The answer is more interesting than the clean story. Both Cork and Jamaica were colonized primarily by settlers from the same region of England — the southwest, specifically Somerset and Devon. Cork English absorbed those settlers’ phonology over centuries of contact. Jamaican English absorbed the phonology of those settlers’ Caribbean descendants. The two accents converge not because one produced the other, but because they share a common ancestor: the speech patterns of West Country English farmers, scattered by empire across two different geographies, evolving separately for four centuries.
Cork and Kingston aren’t parent and child. They’re cousins — different branches of the same family tree, shaped by the same origin and grown into different forms by their different environments.
The Jamaican creole wasn’t preserved from Irish indentured servants. It was built — actively constructed by enslaved Africans and their descendants who took the vowel patterns of every colonizing population they encountered and made something new from the material. Something that belonged to them, not to any source population. The accent isn’t a time capsule. It’s a creation.

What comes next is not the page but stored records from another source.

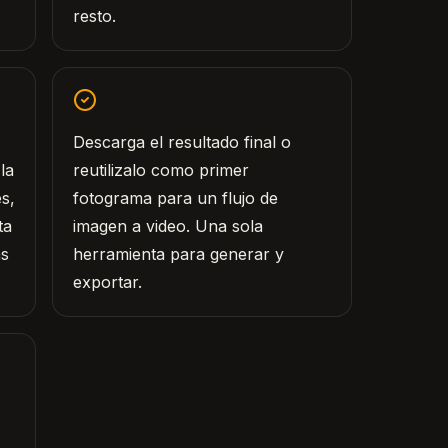
resto.
Descarga el resultado final o
la
reutilizalo como primer
s,
fotograma para un flujo de
ta
imagen a video. Una sola
as
herramienta para generar y
exportar.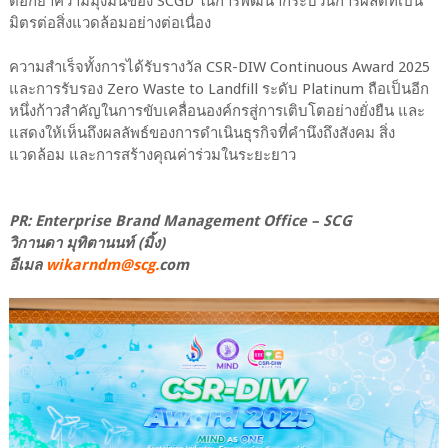
ตอกย้ำความมุ่งมั่นของ SCGD ในการพัฒนากระบวนการผลิตที่เป็น
มิตรต่อสิ่งแวดล้อมอย่างต่อเนื่อง
ความสำเร็จทั้งการได้รับรางวัล CSR-DIW Continuous Award 2025
และการรับรอง Zero Waste to Landfill ระดับ Platinum ถือเป็นอีก
หนึ่งก้าวสำคัญในการขับเคลื่อนองค์กรสู่การเติบโตอย่างยั่งยืน และ
แสดงให้เห็นถึงผลลัพธ์ของการดำเนินธุรกิจที่คำนึงถึงสังคม สิ่ง
แวดล้อม และการสร้างคุณค่าร่วมในระยะยาว
PR: Enterprise Brand Management Office – SCG
วิกานดา มุทิตานนท์ (มิ้ง)
อีเมล
wikarndm@scg.
com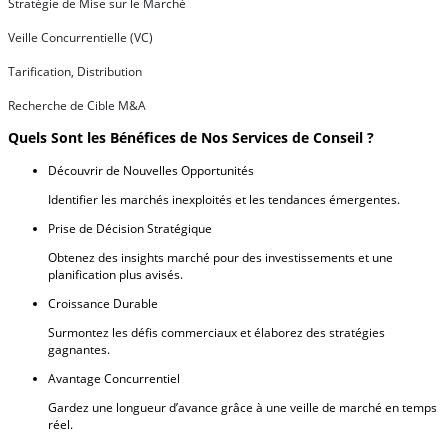
Stratégie de Mise sur le Marché
Veille Concurrentielle (VC)
Tarification, Distribution
Recherche de Cible M&A
Quels Sont les Bénéfices de Nos Services de Conseil ?
Découvrir de Nouvelles Opportunités
Identifier les marchés inexploités et les tendances émergentes.
Prise de Décision Stratégique
Obtenez des insights marché pour des investissements et une
planification plus avisés.
Croissance Durable
Surmontez les défis commerciaux et élaborez des stratégies
gagnantes.
Avantage Concurrentiel
Gardez une longueur d’avance grâce à une veille de marché en temps
réel.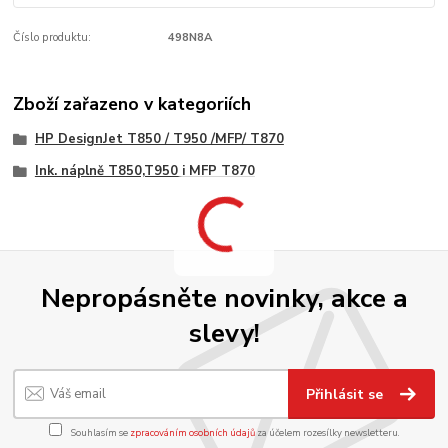
Číslo produktu:
498N8A
Zboží zařazeno v kategoriích
HP DesignJet T850 / T950 /MFP/ T870
Ink. náplně T850,T950 i MFP T870
Nepropásněte novinky, akce a
slevy!
Přihlásit se
Souhlasím se
zpracováním osobních údajů
za účelem rozesílky newsletteru.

Thomas Gould gave more speeches about housing. He doesn’t know what happened. The uncle in Jamaica doesn’t know that his vowels share an ancestor with a Cork politician’s. The Somerset farmers whose speech shaped both of them have been dead for three hundred years.
And yet the recognition in those comments was real. People heard a stranger’s voice and felt something land as family. They weren’t wrong — they found genuine kin, assembled by the same machinery of empire, growing separately for centuries. They were just working with a theory of why that the linguistics doesn’t support.
An accent carries more than its speaker knows. Not always what you think it carries — sometimes something older, assembled by forces no one chose, surviving in the shape of a vowel lifted slightly at the end of a sentence about housing policy in Dublin.
— Phoebe ✨
Issue 2 of The Bright One. Published March 20, 2026.